To do:
Restate all entries word for word, minus pictures.

Extracted records:
= = = = = = =

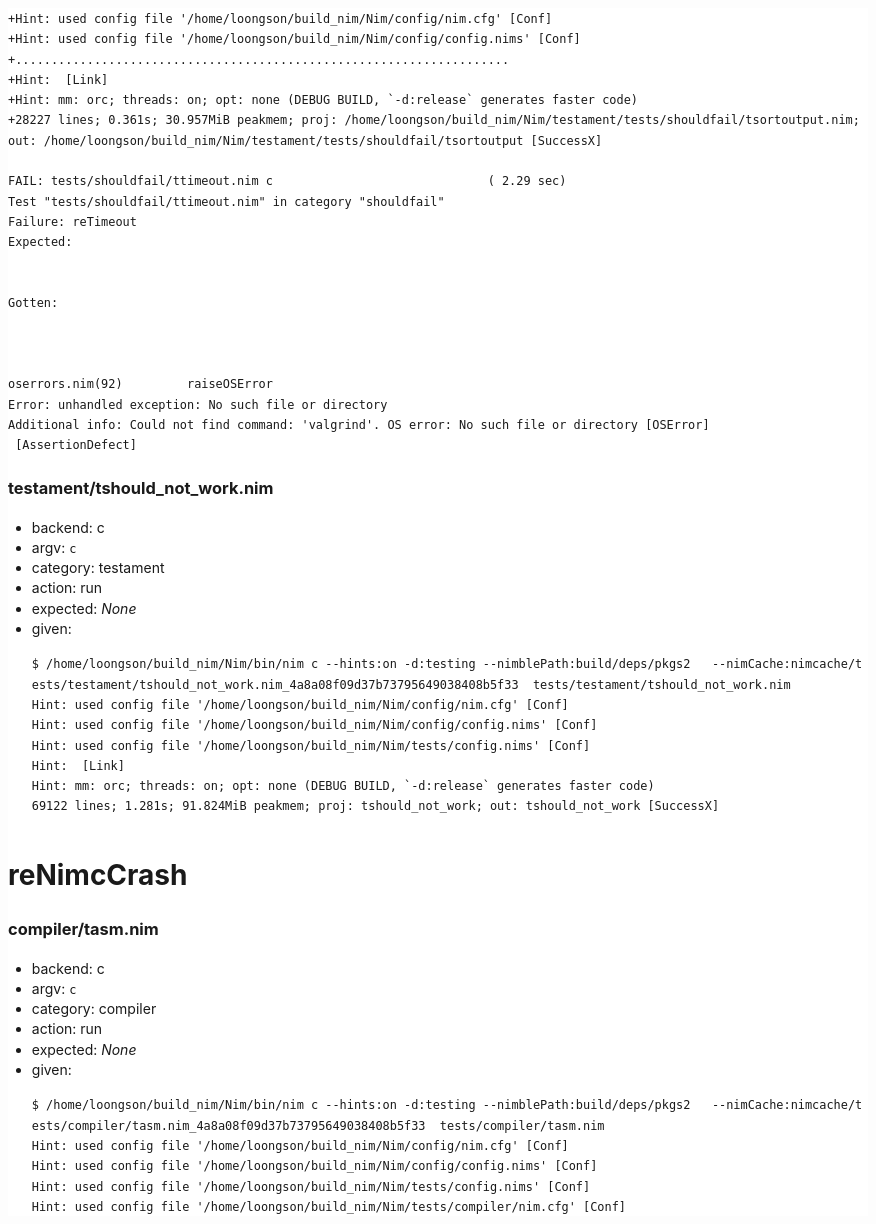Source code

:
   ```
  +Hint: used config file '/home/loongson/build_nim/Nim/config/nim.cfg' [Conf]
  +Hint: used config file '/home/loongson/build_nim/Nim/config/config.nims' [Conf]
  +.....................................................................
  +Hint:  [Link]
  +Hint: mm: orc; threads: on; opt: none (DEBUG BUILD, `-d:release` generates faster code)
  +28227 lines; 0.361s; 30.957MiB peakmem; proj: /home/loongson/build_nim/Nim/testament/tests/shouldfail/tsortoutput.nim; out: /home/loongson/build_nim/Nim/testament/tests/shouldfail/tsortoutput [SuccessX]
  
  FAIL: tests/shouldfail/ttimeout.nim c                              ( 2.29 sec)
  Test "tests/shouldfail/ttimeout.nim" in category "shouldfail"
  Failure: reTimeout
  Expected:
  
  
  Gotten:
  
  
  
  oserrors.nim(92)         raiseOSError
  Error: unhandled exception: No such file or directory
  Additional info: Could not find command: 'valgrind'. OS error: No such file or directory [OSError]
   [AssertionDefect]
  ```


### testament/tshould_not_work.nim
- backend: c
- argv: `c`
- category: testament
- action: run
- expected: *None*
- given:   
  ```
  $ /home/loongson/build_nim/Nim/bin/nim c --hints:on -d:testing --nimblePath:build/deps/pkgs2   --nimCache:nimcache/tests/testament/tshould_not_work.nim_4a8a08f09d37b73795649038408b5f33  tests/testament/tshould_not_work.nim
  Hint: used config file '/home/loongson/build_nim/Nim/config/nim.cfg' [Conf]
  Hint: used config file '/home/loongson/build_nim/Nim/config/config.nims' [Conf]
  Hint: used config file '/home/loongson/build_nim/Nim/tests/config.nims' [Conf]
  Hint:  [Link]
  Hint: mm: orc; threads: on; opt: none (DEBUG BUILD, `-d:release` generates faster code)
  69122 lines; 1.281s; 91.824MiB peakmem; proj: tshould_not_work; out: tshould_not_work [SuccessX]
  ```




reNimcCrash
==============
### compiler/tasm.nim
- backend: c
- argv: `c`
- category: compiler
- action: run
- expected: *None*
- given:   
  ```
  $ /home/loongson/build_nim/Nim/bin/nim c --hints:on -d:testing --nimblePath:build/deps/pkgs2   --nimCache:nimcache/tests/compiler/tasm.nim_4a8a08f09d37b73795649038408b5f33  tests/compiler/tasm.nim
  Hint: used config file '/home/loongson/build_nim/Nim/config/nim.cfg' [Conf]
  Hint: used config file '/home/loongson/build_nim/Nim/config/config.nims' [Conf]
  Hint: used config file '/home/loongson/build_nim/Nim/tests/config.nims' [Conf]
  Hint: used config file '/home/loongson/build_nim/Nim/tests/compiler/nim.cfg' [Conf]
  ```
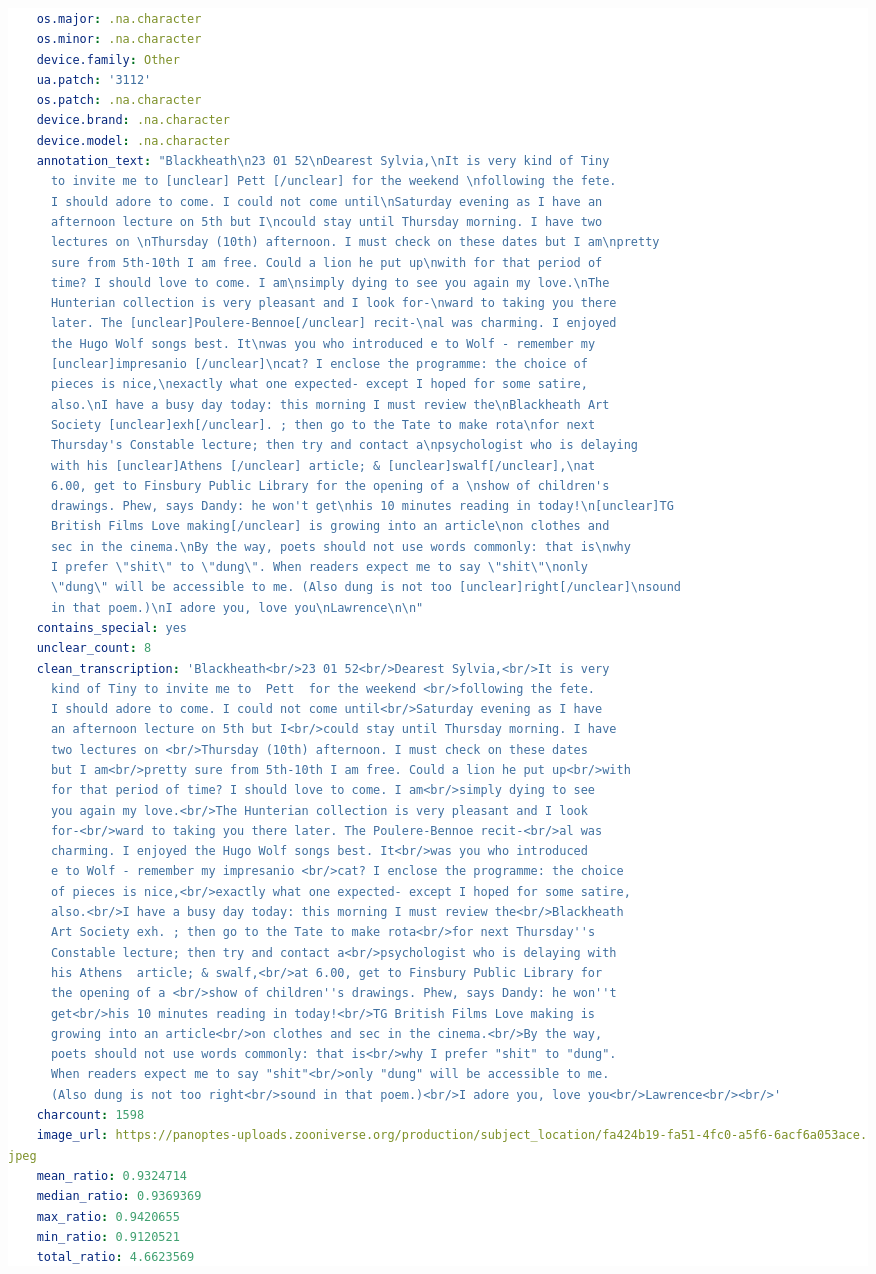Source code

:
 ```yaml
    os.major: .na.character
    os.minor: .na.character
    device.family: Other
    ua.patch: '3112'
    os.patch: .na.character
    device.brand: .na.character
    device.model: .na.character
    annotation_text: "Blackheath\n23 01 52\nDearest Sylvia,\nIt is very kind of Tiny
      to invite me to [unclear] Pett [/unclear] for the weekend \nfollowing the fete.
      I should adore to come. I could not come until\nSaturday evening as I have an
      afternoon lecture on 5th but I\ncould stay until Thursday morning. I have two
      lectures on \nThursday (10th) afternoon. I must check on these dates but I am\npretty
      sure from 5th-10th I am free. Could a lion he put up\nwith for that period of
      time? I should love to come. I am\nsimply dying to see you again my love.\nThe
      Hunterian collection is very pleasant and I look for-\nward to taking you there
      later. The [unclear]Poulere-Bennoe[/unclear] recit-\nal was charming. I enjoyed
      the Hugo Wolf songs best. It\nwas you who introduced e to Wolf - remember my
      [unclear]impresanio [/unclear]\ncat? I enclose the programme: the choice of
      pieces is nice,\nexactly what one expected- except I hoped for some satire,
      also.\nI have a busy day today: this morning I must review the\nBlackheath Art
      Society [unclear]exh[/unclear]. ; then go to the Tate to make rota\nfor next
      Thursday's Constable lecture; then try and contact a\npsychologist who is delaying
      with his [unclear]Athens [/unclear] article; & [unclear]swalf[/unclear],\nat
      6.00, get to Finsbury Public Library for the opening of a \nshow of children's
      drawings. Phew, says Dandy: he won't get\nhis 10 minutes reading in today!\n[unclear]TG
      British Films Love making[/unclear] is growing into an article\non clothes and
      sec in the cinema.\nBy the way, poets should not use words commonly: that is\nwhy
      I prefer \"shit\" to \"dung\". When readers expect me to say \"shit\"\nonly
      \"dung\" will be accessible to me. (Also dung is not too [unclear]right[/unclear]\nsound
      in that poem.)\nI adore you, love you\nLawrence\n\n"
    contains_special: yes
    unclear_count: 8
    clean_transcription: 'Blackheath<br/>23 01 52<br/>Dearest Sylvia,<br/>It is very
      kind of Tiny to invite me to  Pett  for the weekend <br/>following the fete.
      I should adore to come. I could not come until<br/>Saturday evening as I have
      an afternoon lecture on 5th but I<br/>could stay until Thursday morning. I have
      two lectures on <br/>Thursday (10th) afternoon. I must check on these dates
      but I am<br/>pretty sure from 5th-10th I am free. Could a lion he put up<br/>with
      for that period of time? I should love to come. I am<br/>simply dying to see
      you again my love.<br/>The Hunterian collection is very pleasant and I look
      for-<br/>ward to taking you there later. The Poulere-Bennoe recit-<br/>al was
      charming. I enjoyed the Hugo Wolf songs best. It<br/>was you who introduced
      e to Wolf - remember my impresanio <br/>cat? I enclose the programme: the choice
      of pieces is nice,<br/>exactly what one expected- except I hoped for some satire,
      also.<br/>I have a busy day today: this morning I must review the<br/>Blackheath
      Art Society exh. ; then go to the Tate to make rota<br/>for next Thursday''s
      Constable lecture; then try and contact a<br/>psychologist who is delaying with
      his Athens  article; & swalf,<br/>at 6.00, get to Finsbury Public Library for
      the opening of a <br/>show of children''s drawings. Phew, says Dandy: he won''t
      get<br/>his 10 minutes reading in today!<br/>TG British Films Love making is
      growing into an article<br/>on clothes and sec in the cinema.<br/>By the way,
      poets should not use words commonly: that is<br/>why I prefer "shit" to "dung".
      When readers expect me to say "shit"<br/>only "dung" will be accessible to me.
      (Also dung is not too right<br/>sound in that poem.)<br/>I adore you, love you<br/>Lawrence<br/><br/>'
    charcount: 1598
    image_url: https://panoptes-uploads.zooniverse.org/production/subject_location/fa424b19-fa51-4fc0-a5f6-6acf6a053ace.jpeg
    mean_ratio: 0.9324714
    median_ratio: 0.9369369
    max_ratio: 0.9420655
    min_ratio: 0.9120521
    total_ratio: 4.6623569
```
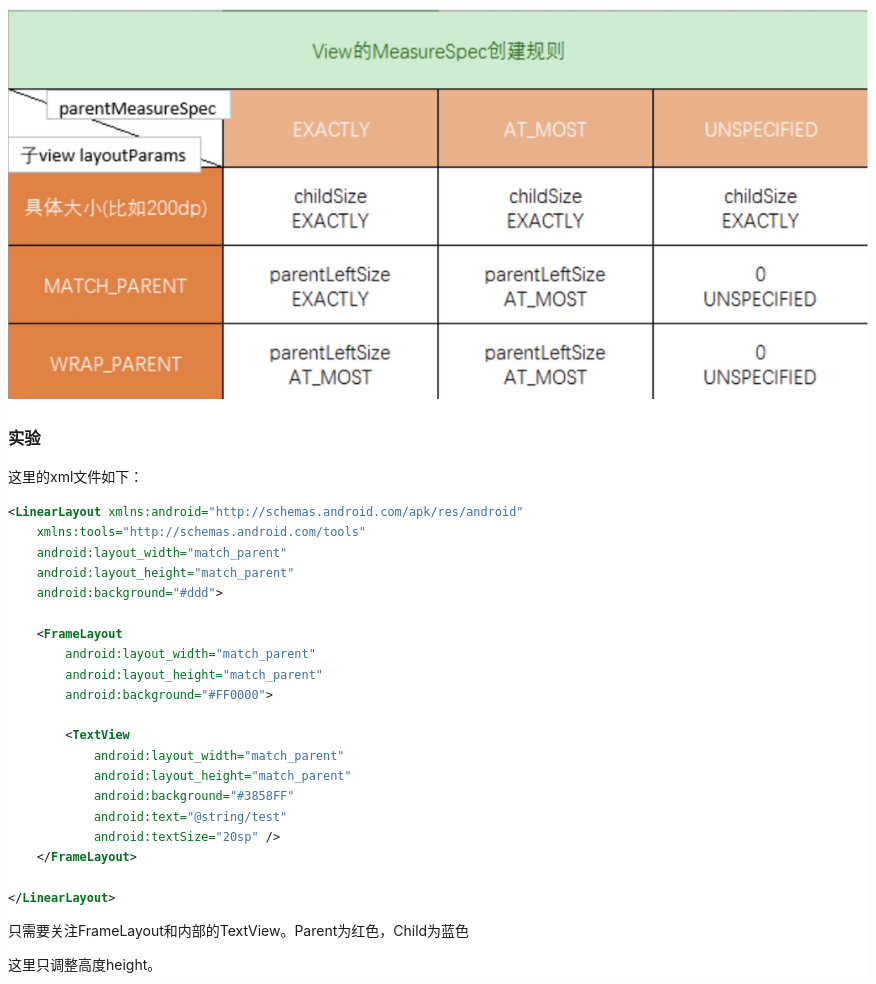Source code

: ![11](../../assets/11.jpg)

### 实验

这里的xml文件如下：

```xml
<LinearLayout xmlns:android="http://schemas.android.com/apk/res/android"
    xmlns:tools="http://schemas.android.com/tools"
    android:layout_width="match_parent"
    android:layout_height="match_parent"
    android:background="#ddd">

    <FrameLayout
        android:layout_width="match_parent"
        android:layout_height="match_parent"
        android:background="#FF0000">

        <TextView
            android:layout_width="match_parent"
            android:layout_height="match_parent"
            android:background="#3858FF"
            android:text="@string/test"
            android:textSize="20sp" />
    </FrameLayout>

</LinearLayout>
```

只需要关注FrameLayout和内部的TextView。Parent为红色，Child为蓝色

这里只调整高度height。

= = = = = = =

Written response:
Source code

:
   ```
  +Hint: used config file '/home/loongson/build_nim/Nim/config/nim.cfg' [Conf]
  +Hint: used config file '/home/loongson/build_nim/Nim/config/config.nims' [Conf]
  +.....................................................................
  +Hint:  [Link]
  +Hint: mm: orc; threads: on; opt: none (DEBUG BUILD, `-d:release` generates faster code)
  +28227 lines; 0.361s; 30.957MiB peakmem; proj: /home/loongson/build_nim/Nim/testament/tests/shouldfail/tsortoutput.nim; out: /home/loongson/build_nim/Nim/testament/tests/shouldfail/tsortoutput [SuccessX]
  
  FAIL: tests/shouldfail/ttimeout.nim c                              ( 2.29 sec)
  Test "tests/shouldfail/ttimeout.nim" in category "shouldfail"
  Failure: reTimeout
  Expected:
  
  
  Gotten:
  
  
  
  oserrors.nim(92)         raiseOSError
  Error: unhandled exception: No such file or directory
  Additional info: Could not find command: 'valgrind'. OS error: No such file or directory [OSError]
   [AssertionDefect]
  ```


### testament/tshould_not_work.nim
- backend: c
- argv: `c`
- category: testament
- action: run
- expected: *None*
- given:   
  ```
  $ /home/loongson/build_nim/Nim/bin/nim c --hints:on -d:testing --nimblePath:build/deps/pkgs2   --nimCache:nimcache/tests/testament/tshould_not_work.nim_4a8a08f09d37b73795649038408b5f33  tests/testament/tshould_not_work.nim
  Hint: used config file '/home/loongson/build_nim/Nim/config/nim.cfg' [Conf]
  Hint: used config file '/home/loongson/build_nim/Nim/config/config.nims' [Conf]
  Hint: used config file '/home/loongson/build_nim/Nim/tests/config.nims' [Conf]
  Hint:  [Link]
  Hint: mm: orc; threads: on; opt: none (DEBUG BUILD, `-d:release` generates faster code)
  69122 lines; 1.281s; 91.824MiB peakmem; proj: tshould_not_work; out: tshould_not_work [SuccessX]
  ```




reNimcCrash
==============
### compiler/tasm.nim
- backend: c
- argv: `c`
- category: compiler
- action: run
- expected: *None*
- given:   
  ```
  $ /home/loongson/build_nim/Nim/bin/nim c --hints:on -d:testing --nimblePath:build/deps/pkgs2   --nimCache:nimcache/tests/compiler/tasm.nim_4a8a08f09d37b73795649038408b5f33  tests/compiler/tasm.nim
  Hint: used config file '/home/loongson/build_nim/Nim/config/nim.cfg' [Conf]
  Hint: used config file '/home/loongson/build_nim/Nim/config/config.nims' [Conf]
  Hint: used config file '/home/loongson/build_nim/Nim/tests/config.nims' [Conf]
  Hint: used config file '/home/loongson/build_nim/Nim/tests/compiler/nim.cfg' [Conf]
  ```
Source code

:
 ```yaml
    os.major: .na.character
    os.minor: .na.character
    device.family: Other
    ua.patch: '3112'
    os.patch: .na.character
    device.brand: .na.character
    device.model: .na.character
    annotation_text: "Blackheath\n23 01 52\nDearest Sylvia,\nIt is very kind of Tiny
      to invite me to [unclear] Pett [/unclear] for the weekend \nfollowing the fete.
      I should adore to come. I could not come until\nSaturday evening as I have an
      afternoon lecture on 5th but I\ncould stay until Thursday morning. I have two
      lectures on \nThursday (10th) afternoon. I must check on these dates but I am\npretty
      sure from 5th-10th I am free. Could a lion he put up\nwith for that period of
      time? I should love to come. I am\nsimply dying to see you again my love.\nThe
      Hunterian collection is very pleasant and I look for-\nward to taking you there
      later. The [unclear]Poulere-Bennoe[/unclear] recit-\nal was charming. I enjoyed
      the Hugo Wolf songs best. It\nwas you who introduced e to Wolf - remember my
      [unclear]impresanio [/unclear]\ncat? I enclose the programme: the choice of
      pieces is nice,\nexactly what one expected- except I hoped for some satire,
      also.\nI have a busy day today: this morning I must review the\nBlackheath Art
      Society [unclear]exh[/unclear]. ; then go to the Tate to make rota\nfor next
      Thursday's Constable lecture; then try and contact a\npsychologist who is delaying
      with his [unclear]Athens [/unclear] article; & [unclear]swalf[/unclear],\nat
      6.00, get to Finsbury Public Library for the opening of a \nshow of children's
      drawings. Phew, says Dandy: he won't get\nhis 10 minutes reading in today!\n[unclear]TG
      British Films Love making[/unclear] is growing into an article\non clothes and
      sec in the cinema.\nBy the way, poets should not use words commonly: that is\nwhy
      I prefer \"shit\" to \"dung\". When readers expect me to say \"shit\"\nonly
      \"dung\" will be accessible to me. (Also dung is not too [unclear]right[/unclear]\nsound
      in that poem.)\nI adore you, love you\nLawrence\n\n"
    contains_special: yes
    unclear_count: 8
    clean_transcription: 'Blackheath<br/>23 01 52<br/>Dearest Sylvia,<br/>It is very
      kind of Tiny to invite me to  Pett  for the weekend <br/>following the fete.
      I should adore to come. I could not come until<br/>Saturday evening as I have
      an afternoon lecture on 5th but I<br/>could stay until Thursday morning. I have
      two lectures on <br/>Thursday (10th) afternoon. I must check on these dates
      but I am<br/>pretty sure from 5th-10th I am free. Could a lion he put up<br/>with
      for that period of time? I should love to come. I am<br/>simply dying to see
      you again my love.<br/>The Hunterian collection is very pleasant and I look
      for-<br/>ward to taking you there later. The Poulere-Bennoe recit-<br/>al was
      charming. I enjoyed the Hugo Wolf songs best. It<br/>was you who introduced
      e to Wolf - remember my impresanio <br/>cat? I enclose the programme: the choice
      of pieces is nice,<br/>exactly what one expected- except I hoped for some satire,
      also.<br/>I have a busy day today: this morning I must review the<br/>Blackheath
      Art Society exh. ; then go to the Tate to make rota<br/>for next Thursday''s
      Constable lecture; then try and contact a<br/>psychologist who is delaying with
      his Athens  article; & swalf,<br/>at 6.00, get to Finsbury Public Library for
      the opening of a <br/>show of children''s drawings. Phew, says Dandy: he won''t
      get<br/>his 10 minutes reading in today!<br/>TG British Films Love making is
      growing into an article<br/>on clothes and sec in the cinema.<br/>By the way,
      poets should not use words commonly: that is<br/>why I prefer "shit" to "dung".
      When readers expect me to say "shit"<br/>only "dung" will be accessible to me.
      (Also dung is not too right<br/>sound in that poem.)<br/>I adore you, love you<br/>Lawrence<br/><br/>'
    charcount: 1598
    image_url: https://panoptes-uploads.zooniverse.org/production/subject_location/fa424b19-fa51-4fc0-a5f6-6acf6a053ace.jpeg
    mean_ratio: 0.9324714
    median_ratio: 0.9369369
    max_ratio: 0.9420655
    min_ratio: 0.9120521
    total_ratio: 4.6623569
```
Source code

: ![11](../../assets/11.jpg)

### 实验

这里的xml文件如下：

```xml
<LinearLayout xmlns:android="http://schemas.android.com/apk/res/android"
    xmlns:tools="http://schemas.android.com/tools"
    android:layout_width="match_parent"
    android:layout_height="match_parent"
    android:background="#ddd">

    <FrameLayout
        android:layout_width="match_parent"
        android:layout_height="match_parent"
        android:background="#FF0000">

        <TextView
            android:layout_width="match_parent"
            android:layout_height="match_parent"
            android:background="#3858FF"
            android:text="@string/test"
            android:textSize="20sp" />
    </FrameLayout>

</LinearLayout>
```

只需要关注FrameLayout和内部的TextView。Parent为红色，Child为蓝色

这里只调整高度height。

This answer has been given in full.